Harare - After facing immense criticism for ending a decade-long multicurrency system and bringing back the Zimbabwe dollar last year, businesses are now singing from a different hymn sheet, saying the move has ushered in currency predictability.
A five-month-old foreign currency auction system has given the local currency added stability, and has injected over US$400 million into industries.
“The positives include the stability of the exchange rate on both the formal and informal markets as well as the slowdown in inflation,” the Confederation of Zimbabwe Industries said in a recent note to members.“There has also been increased access to foreign currency by businesses.”
Reserve Bank of Zimbabwe Governor Dr John Mangudya’s bold monetary reforms have tamed an inflationary spiral and exchange rate volatility.
Inflation topped 800 percent in the second quarter but fell fallen to 471 percent in October. In addition, the Zimbabwe dollar was trading at 165:1 to the US dollar on the black market in March but is now trading at around 81:1 on the official market, and black market rates are not much higher.
“The trading environment in the last quarter ended 30 September 2020 was largely stable supported by the foreign currency exchange auction system and a contractionary fiscal policy,” said major firm Masimba Construction.
“Foreign exchange shortages were alleviated to a large extent, by the introduction of the foreign exchange auction system where the official exchange rate between the US dollar and the Zimbabwe dollar has stabilised at about ZWL$81 to USD1,” said Nampak Zimbabwe, another Zimbabwe Stock Exchange-listed counter.
“Despite this, the allocated foreign exchange is insufficient to meet all the imported raw material requirements needed to facilitate efficient production schedules. Inflation, temporarily at a reduced rate of increase, is likely to remain under pressure to move upward,” said Nampak, a unit of South Africa-headquartered packaging materials giant, Nampak SA.

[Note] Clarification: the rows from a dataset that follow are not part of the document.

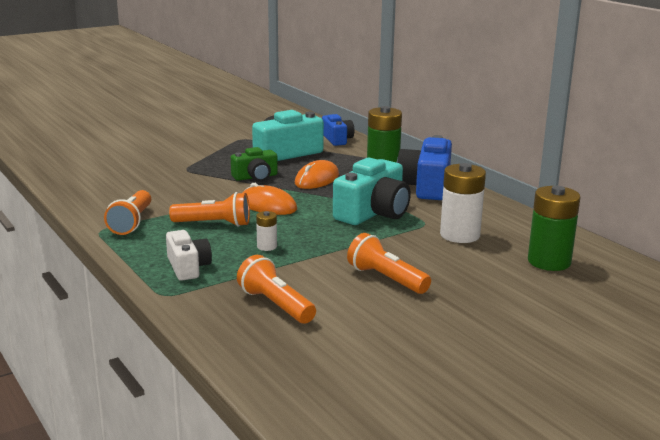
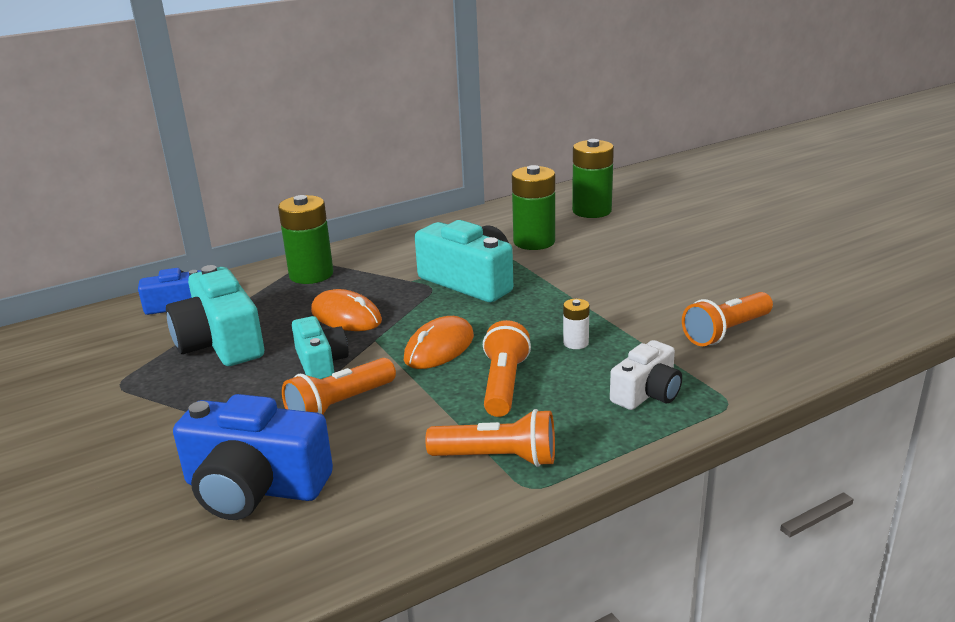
camera: 85 degrees left, 5 degrees up
white camera [166,230,212,281] -> white camera turned 150 degrees clockwise [610,340,682,410]
green camera [231,147,278,182] -> turquoise camera [292,316,349,379]
orange flashlight [347,233,431,294] -> orange flashlight moved to [282,358,396,415]
blue camera [397,135,452,200] -> blue camera moved to [173,394,333,520]
white battery [440,163,486,243] -> green battery [512,165,555,250]

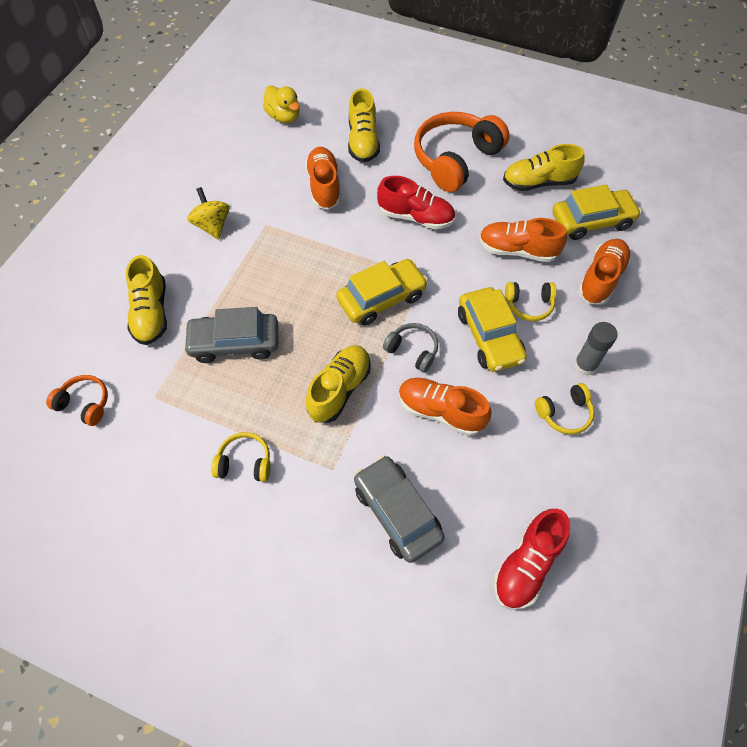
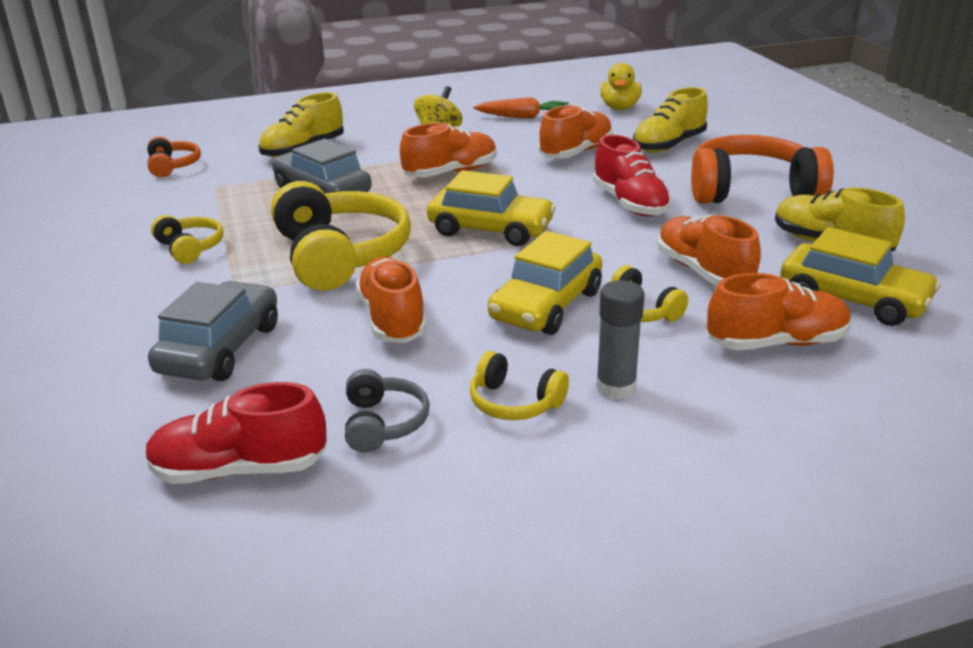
camera: 50 degrees right, 30 degrees down
yellow shoe [306,345,371,423] -> yellow headphones [271,181,411,291]
grey headphones [383,323,438,373] -> grey headphones moved to [345,369,430,453]
none -> orange shoe [400,123,497,177]
none -> orange carrot [473,97,569,118]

Offshoots of a decelerating exchange crisis have also been reported by the multinational firm, British American Tobacco’s Zimbabwe operations.
“The foreign currency auction platform has opened access to foreign currency required for raw materials imports and has brought about stabilisation of the exchange rate which will alleviate some of these challenging trading conditions,” said BAT chairman Mr Lovemore Manatsa.
“The trading environment continued to be challenging during the nine months ended 30
September 2020 driven by the impact of the COVID-19 pandemic, currency depreciation and rising inflation. The company has not been spared by these challenging factors which have resulted in the slowdown of economic activity across the country and depressed consumer spending.”
Several ZSE-listed firms - including Delta Corporation and Axia Corporation - have also hailed Dr Mangudya reforms.
The availability of foreign currency and exchange rate stability will be vital factors in helping Zimbabwe’s economy register projected 7,4 percent GDP growth next year, after a -4,5 percent drop in 2020.